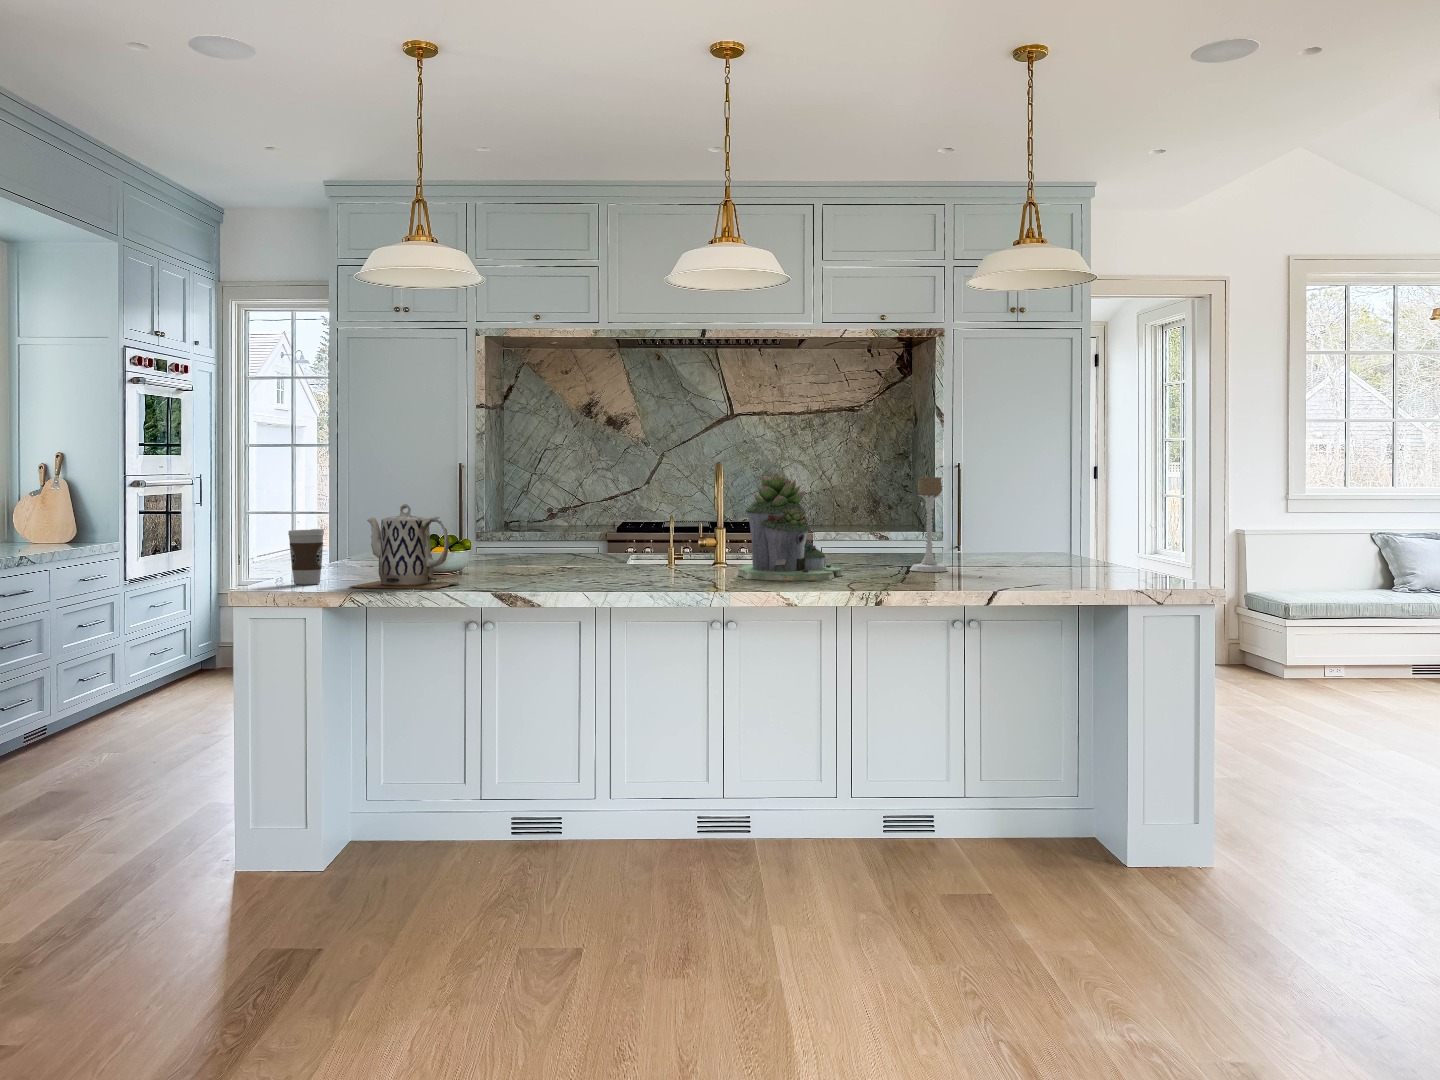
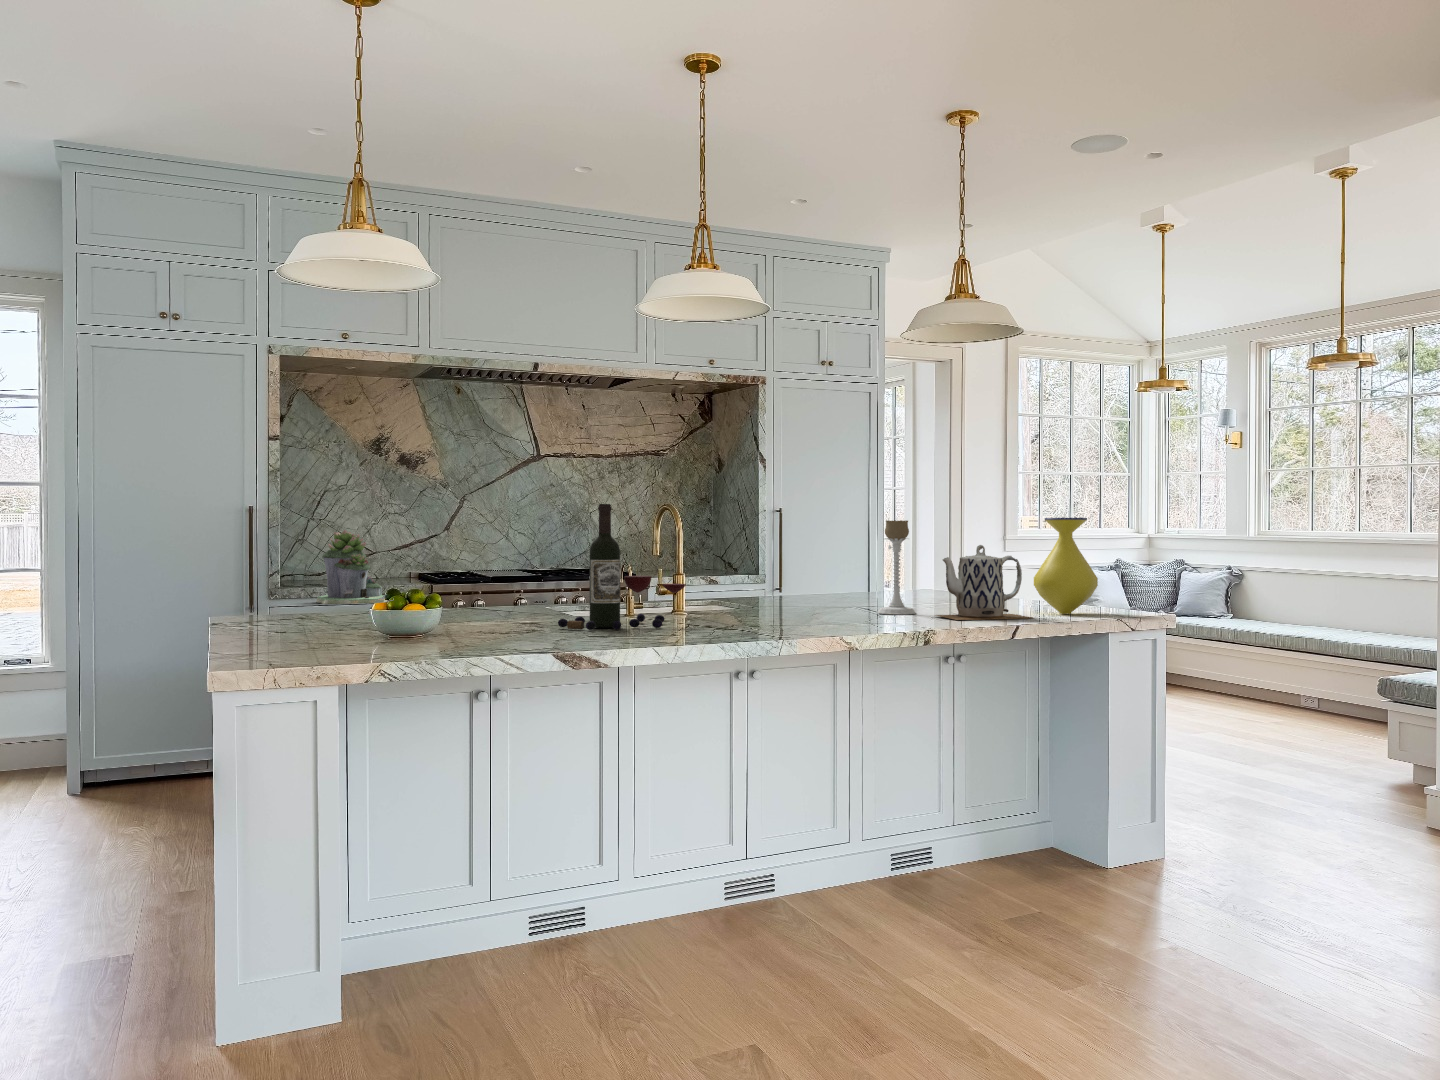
wine bottle: none [573,463,687,575] -> present [558,504,686,630]
succulent planter: present [737,473,842,581] -> present [316,530,393,604]
vase: none [1063,475,1129,577] -> present [1034,518,1098,614]
teapot: present [349,504,459,589] -> present [936,545,1033,620]
coffee cup: present [288,529,324,585] -> none [279,584,325,655]

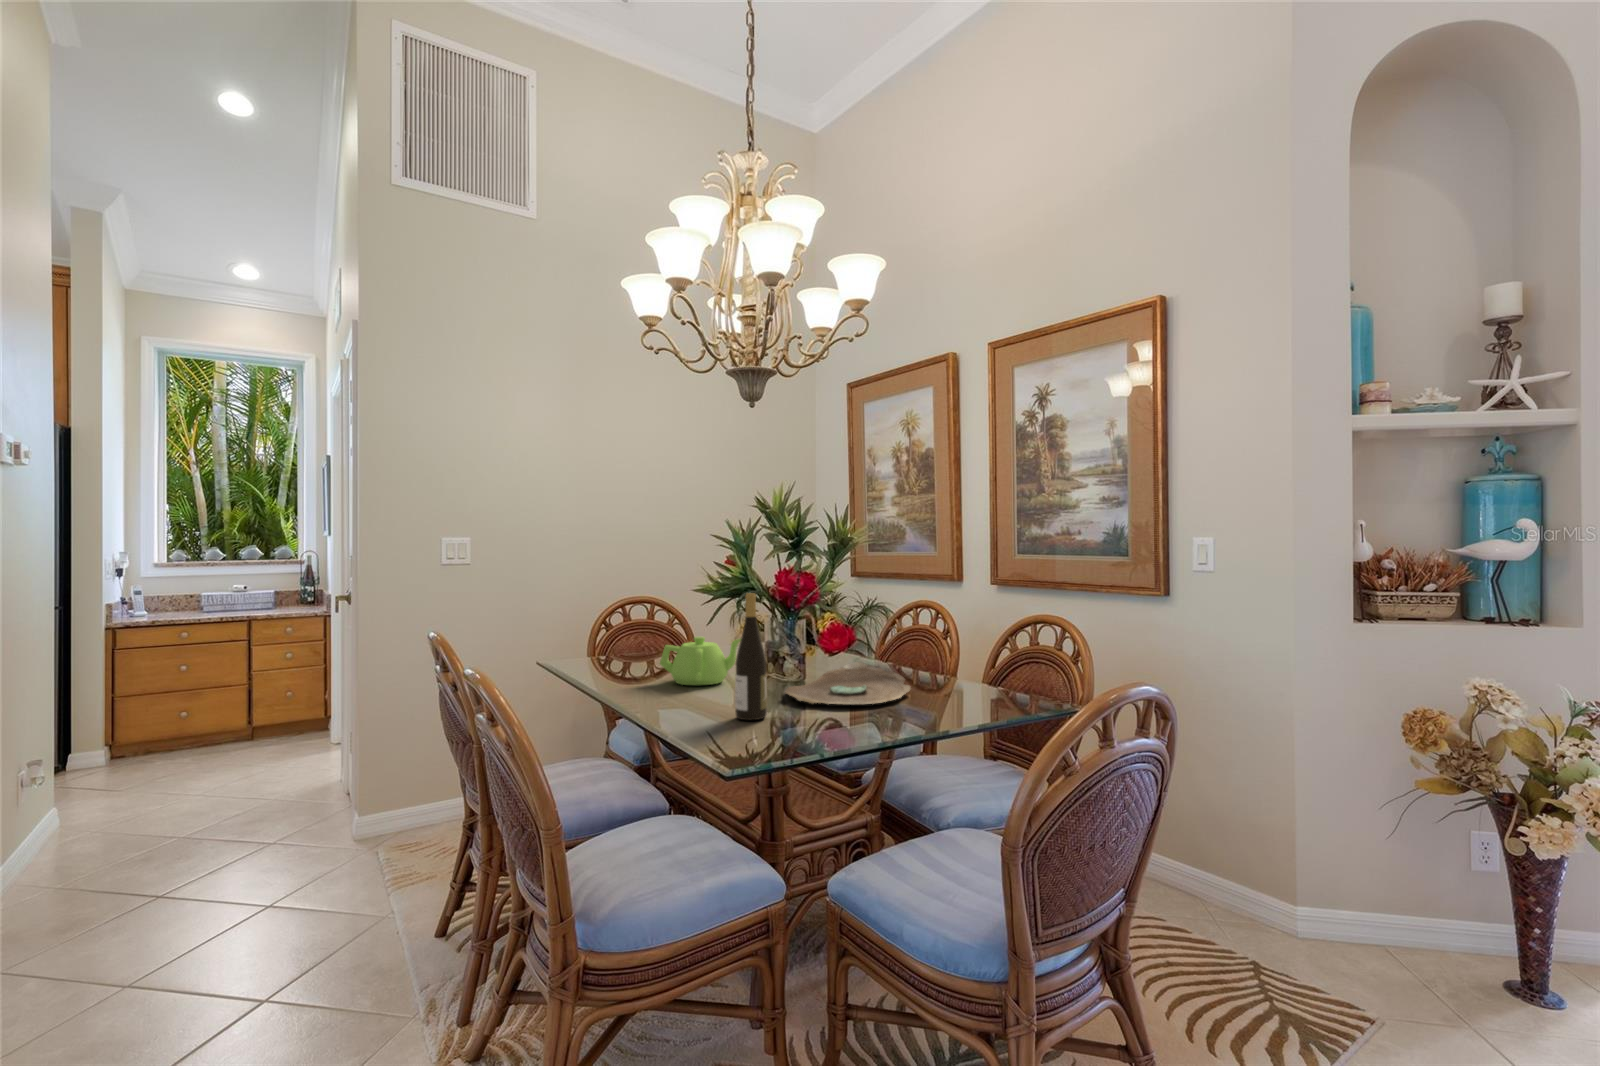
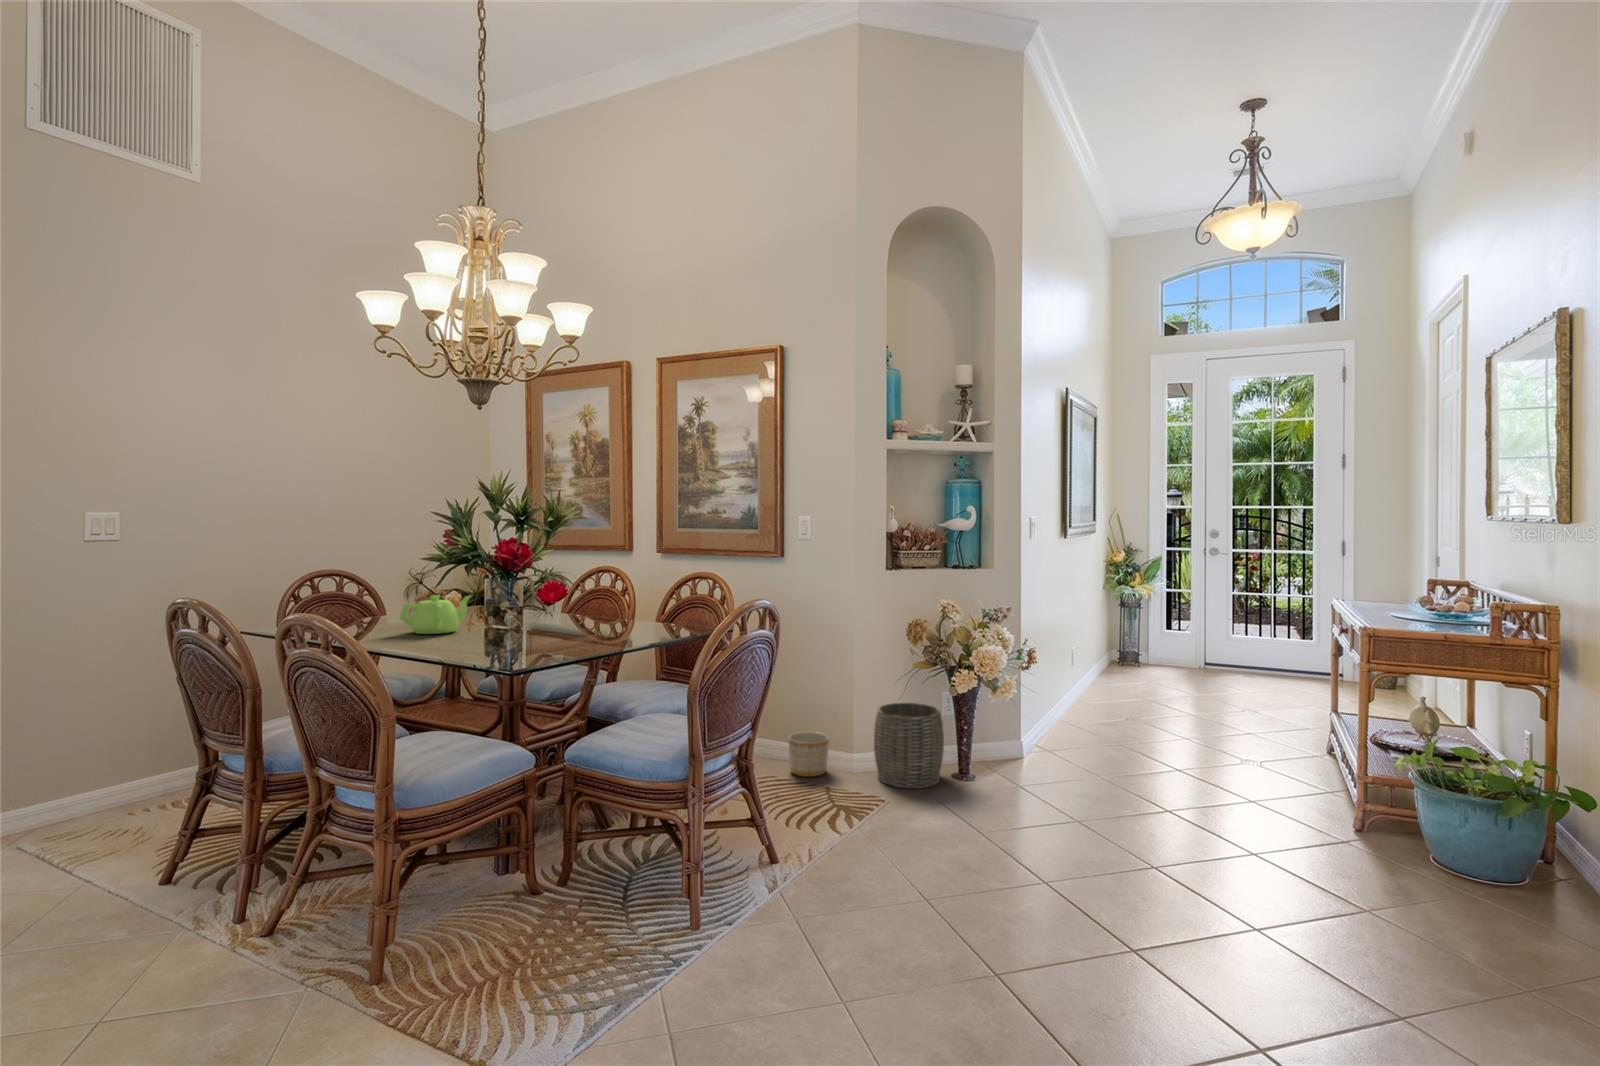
wine bottle: present [735,593,767,720] -> none [490,556,514,648]
decorative bowl: present [786,662,911,704] -> none [516,610,611,636]
woven basket: none [1338,837,1488,1005] -> present [874,703,944,789]
planter: none [1183,855,1253,933] -> present [788,732,829,777]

******************************

TRY IT
What lines of the material above contain "bottle"? Return each of them.

YOUR SOLUTION
wine bottle: none [573,463,687,575] -> present [558,504,686,630]
wine bottle: present [735,593,767,720] -> none [490,556,514,648]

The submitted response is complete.